*Task to complete*: According to the article on Italy's luxury hotels, when does the Grand Hotel et de Milan date back to?

*Given passage*:
────────────────────────────────────────
Foreign tourists are the mainstay of Italy’s high-priced luxury hotels

This picture taken Wednesday, May 13, 2020 shows the frescoed ceilings of the Ritz Ballroom of the St. Regis Rome hotel, built in 1894, in Rome. (AP Photo/Andrew Medichini)

 Like lonely grande dames, Italy’s luxury hotels lack company amid the coronavirus pandemic.

Associated Press photographers have captured the atmosphere inside prestigious establishments in Rome, Milan, Venice, on the shores of Lake Como and in Rimini, the Adriatic beach town that inspired native son Federico Fellini’s cinematic vision.

Foreign tourists are the mainstay of these high-priced hotels. But foreigners aren’t allowed yet into Italy because of COVID-19 containment measures in one of the world’s hardest-hit countries. And Italians aren’t yet allowed travel for the purpose of tourism. So these days, elegantly-dressed staff stand at the ready for guests who aren’t likely to step into their grandiose lobbies.

The void in the stylish yet hushed lounges and rooms is notable. Unused keys hang neatly from wooden racks or lie stacked in drawers. There’s no buzz of clients clonking glasses and chatting by the hotels’ swanky cocktail bars.

“It’s the first time in almost 80 years of this hotel’s history, since it was renovated in the 1930s, that it is empty, closed,” says Maurizio Bettoja, who heads the Bettoja hotels, including the Hotel Mediterraneo Bettoja in Rome.

Many of these top-of-the-line, must-stay places for politicians, industrialists and movie stars are steeped in history. The Grand Hotel et de Milan, where 19th-century opera composer Giuseppe Verdi stayed and has a suite dedicated to him, dates back to 1863.
────────────────────────────────────────
Saved data entries
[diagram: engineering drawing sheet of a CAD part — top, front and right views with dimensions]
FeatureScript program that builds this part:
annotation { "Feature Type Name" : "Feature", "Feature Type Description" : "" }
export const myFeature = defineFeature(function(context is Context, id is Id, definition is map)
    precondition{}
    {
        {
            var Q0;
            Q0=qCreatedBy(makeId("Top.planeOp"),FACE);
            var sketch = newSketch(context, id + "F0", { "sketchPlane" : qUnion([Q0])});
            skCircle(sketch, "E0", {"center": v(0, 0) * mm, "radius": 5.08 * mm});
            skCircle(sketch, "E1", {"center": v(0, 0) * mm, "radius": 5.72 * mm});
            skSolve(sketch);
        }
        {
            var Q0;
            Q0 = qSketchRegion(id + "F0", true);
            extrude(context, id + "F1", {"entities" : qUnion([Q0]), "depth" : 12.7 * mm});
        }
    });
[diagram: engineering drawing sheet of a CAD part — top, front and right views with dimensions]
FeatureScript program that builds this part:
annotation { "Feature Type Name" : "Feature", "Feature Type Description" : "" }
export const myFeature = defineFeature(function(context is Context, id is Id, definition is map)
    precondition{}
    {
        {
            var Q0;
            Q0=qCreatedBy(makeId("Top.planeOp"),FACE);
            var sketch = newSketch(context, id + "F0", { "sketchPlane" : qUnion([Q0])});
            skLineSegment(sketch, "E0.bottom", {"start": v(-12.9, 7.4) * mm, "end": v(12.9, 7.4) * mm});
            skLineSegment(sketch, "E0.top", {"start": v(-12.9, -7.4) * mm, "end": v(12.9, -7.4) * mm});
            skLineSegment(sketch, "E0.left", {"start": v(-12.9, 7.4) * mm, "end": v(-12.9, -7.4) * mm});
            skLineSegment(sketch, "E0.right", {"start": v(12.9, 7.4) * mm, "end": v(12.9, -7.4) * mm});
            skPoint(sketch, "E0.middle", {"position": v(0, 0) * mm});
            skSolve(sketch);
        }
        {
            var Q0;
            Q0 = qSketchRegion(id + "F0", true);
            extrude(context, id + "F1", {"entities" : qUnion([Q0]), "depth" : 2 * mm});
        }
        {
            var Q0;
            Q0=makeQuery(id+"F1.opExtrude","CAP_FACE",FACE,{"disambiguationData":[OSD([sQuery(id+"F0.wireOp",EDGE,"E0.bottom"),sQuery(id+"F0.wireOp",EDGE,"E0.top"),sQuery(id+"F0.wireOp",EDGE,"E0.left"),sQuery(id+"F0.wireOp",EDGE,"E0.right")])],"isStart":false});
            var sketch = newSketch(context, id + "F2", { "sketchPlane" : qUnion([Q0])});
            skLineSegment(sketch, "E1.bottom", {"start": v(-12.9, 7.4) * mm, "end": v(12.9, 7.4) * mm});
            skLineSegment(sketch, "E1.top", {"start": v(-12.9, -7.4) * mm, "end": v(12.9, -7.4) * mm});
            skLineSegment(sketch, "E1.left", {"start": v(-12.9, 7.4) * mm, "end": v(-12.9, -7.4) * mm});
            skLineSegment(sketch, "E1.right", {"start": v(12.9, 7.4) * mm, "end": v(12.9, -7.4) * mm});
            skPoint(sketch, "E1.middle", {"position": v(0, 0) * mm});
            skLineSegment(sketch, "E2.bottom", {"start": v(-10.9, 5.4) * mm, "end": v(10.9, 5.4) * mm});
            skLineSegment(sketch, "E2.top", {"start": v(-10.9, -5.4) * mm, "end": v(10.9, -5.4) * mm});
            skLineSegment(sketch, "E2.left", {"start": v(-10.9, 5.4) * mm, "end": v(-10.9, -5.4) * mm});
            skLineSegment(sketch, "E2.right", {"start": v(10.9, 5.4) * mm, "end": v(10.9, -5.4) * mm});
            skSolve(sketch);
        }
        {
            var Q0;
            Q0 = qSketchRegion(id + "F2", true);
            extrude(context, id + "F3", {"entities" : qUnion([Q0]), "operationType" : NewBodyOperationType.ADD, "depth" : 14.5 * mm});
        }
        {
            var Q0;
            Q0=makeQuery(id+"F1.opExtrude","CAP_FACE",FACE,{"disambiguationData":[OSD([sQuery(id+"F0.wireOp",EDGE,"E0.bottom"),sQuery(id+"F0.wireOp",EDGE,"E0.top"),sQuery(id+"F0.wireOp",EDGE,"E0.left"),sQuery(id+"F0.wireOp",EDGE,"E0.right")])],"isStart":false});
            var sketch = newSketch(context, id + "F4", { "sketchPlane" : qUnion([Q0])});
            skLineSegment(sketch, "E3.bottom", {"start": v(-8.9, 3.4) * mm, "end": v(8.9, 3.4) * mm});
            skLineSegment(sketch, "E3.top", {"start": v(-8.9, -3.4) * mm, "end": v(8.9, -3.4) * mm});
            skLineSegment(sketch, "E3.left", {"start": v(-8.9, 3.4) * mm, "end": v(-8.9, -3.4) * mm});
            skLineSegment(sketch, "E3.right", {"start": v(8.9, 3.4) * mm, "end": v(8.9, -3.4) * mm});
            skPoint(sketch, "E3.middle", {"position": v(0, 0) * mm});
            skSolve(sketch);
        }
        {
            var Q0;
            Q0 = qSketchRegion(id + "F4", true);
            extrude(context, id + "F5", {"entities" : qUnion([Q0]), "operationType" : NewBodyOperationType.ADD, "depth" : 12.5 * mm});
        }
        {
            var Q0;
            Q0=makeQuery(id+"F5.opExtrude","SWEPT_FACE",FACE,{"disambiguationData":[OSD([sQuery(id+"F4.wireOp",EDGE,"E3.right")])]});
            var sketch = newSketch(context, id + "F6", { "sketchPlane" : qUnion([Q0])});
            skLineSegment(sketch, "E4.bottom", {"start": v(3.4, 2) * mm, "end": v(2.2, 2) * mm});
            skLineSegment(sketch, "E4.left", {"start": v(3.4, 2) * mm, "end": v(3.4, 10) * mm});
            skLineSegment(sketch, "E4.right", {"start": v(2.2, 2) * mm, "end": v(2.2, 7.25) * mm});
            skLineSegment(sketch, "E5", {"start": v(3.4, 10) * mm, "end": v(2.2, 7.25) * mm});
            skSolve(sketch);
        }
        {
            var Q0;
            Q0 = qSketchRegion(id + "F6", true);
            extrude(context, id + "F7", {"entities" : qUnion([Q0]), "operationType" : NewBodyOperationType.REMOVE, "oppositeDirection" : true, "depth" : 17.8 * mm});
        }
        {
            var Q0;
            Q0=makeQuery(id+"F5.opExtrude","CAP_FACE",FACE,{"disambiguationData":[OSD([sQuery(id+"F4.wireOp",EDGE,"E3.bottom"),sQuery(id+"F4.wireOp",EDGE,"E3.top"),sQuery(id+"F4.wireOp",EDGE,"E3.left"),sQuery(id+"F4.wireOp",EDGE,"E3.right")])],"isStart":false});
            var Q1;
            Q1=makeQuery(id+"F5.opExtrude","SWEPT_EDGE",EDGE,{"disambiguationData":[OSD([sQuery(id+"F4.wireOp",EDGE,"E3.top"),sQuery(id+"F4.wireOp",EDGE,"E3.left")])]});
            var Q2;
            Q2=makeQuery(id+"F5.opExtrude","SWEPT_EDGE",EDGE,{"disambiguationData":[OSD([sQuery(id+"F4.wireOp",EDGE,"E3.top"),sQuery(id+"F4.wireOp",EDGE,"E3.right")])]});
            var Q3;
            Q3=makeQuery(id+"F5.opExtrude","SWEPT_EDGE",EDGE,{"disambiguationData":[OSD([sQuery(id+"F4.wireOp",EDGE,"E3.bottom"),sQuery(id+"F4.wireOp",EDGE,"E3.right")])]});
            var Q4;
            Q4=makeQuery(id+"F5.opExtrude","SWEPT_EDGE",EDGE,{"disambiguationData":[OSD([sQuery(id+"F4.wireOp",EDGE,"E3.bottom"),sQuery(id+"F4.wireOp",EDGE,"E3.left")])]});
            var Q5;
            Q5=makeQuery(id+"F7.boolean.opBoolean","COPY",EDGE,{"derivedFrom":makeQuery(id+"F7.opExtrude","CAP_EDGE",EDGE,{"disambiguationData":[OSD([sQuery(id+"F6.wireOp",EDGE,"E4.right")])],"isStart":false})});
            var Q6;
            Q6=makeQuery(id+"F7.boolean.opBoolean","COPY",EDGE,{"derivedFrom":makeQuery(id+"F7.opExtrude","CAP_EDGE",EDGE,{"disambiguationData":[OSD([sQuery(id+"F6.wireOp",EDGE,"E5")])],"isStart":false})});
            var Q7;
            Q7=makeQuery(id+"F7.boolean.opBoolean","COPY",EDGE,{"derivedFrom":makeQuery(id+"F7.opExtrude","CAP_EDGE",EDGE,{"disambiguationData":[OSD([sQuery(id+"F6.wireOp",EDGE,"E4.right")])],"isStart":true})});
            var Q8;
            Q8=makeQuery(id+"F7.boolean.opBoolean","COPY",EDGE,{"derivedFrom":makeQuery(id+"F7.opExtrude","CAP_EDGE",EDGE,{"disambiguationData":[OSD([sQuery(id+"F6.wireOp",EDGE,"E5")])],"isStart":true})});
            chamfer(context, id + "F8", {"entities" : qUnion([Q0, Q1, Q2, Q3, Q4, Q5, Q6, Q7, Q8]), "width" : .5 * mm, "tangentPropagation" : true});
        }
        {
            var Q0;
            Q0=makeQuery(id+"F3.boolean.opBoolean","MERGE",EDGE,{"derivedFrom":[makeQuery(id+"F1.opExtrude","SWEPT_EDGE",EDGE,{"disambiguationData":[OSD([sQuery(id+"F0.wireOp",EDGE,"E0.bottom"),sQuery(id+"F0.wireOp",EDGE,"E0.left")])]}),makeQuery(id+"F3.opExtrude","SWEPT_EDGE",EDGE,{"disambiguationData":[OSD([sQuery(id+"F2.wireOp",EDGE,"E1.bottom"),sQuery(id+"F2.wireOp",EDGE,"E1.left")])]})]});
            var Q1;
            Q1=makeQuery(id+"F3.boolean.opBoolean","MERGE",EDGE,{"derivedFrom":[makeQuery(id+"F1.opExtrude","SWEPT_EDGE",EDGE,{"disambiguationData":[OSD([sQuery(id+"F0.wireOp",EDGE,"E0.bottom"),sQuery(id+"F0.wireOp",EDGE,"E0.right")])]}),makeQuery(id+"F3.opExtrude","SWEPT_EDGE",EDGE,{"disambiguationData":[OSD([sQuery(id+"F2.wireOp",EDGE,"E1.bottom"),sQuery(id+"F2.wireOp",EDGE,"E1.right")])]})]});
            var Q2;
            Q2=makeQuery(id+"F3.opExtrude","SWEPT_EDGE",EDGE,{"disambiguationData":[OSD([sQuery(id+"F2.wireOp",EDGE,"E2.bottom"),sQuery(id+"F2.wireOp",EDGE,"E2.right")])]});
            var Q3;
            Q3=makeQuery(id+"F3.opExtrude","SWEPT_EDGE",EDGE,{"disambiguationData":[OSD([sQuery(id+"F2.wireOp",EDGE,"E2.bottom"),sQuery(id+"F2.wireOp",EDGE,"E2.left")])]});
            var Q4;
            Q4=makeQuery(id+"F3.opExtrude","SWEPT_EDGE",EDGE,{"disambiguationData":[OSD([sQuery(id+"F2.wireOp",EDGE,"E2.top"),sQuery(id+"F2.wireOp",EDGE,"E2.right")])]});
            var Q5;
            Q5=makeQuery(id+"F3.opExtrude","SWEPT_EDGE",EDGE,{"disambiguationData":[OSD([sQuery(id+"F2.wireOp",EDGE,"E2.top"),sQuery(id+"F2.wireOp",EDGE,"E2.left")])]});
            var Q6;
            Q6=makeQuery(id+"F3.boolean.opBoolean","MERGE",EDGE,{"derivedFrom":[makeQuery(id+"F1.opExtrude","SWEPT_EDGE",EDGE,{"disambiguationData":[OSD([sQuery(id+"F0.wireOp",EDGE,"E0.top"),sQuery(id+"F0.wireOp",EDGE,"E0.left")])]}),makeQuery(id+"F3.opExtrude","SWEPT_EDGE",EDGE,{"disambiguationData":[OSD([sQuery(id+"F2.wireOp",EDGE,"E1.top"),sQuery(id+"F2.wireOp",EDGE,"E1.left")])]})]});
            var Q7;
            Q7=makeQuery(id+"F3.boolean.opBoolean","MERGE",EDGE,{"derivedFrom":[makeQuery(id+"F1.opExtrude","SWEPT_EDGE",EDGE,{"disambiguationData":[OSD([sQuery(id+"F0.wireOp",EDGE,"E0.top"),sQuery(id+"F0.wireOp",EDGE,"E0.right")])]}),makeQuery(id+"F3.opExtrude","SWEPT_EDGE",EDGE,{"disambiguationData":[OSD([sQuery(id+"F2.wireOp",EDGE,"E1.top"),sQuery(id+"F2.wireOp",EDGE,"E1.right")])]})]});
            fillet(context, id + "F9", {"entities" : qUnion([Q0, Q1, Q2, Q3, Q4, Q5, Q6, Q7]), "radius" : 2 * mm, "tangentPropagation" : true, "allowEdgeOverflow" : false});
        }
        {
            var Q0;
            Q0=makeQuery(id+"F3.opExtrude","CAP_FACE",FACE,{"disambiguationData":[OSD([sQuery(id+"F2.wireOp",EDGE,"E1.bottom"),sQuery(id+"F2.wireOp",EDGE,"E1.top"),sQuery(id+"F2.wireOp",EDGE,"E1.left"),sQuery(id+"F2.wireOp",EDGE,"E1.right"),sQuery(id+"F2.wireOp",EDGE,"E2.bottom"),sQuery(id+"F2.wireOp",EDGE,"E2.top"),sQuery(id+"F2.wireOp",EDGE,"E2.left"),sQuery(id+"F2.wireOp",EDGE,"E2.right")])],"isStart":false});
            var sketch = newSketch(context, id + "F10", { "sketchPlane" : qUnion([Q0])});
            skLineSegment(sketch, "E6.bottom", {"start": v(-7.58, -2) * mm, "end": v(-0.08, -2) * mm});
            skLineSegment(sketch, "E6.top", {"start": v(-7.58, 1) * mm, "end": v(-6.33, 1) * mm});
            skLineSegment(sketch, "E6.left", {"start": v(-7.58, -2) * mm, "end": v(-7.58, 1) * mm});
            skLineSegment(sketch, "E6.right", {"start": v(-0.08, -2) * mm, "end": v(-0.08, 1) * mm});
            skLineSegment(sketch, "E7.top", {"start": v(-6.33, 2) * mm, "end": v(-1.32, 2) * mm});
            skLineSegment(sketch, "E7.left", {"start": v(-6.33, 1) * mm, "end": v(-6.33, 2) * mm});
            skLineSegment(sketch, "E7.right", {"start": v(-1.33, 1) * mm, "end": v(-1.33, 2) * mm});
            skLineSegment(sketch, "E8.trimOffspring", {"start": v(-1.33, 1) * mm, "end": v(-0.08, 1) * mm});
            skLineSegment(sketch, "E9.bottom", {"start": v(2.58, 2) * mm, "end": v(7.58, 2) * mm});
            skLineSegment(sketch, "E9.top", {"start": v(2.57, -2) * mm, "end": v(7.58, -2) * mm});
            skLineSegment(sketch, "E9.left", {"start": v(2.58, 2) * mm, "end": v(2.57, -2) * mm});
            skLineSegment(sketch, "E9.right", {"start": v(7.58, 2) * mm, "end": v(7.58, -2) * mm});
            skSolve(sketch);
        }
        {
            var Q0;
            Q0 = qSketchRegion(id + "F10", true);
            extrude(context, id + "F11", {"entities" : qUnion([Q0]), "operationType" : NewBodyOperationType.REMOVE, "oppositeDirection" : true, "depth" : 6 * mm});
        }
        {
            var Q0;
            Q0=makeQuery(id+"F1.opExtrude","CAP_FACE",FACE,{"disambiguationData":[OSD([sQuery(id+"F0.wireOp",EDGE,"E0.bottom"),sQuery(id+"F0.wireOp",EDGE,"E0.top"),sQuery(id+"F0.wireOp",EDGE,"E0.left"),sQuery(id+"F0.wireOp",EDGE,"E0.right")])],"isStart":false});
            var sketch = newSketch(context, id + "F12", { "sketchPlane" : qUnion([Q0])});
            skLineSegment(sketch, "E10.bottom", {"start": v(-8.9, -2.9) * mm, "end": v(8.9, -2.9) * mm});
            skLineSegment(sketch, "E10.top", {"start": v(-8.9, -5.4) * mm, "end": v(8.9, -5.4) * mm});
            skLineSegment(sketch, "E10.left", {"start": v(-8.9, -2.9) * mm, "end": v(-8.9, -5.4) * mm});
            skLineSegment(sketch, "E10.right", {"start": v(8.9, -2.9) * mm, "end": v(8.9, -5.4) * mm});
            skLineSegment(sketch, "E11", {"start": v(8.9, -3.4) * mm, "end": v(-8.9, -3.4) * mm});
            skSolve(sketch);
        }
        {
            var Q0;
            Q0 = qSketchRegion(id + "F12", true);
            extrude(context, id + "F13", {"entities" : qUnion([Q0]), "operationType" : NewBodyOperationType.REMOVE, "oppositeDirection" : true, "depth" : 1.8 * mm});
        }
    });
────────────────────────────────────────
*Result*: 1863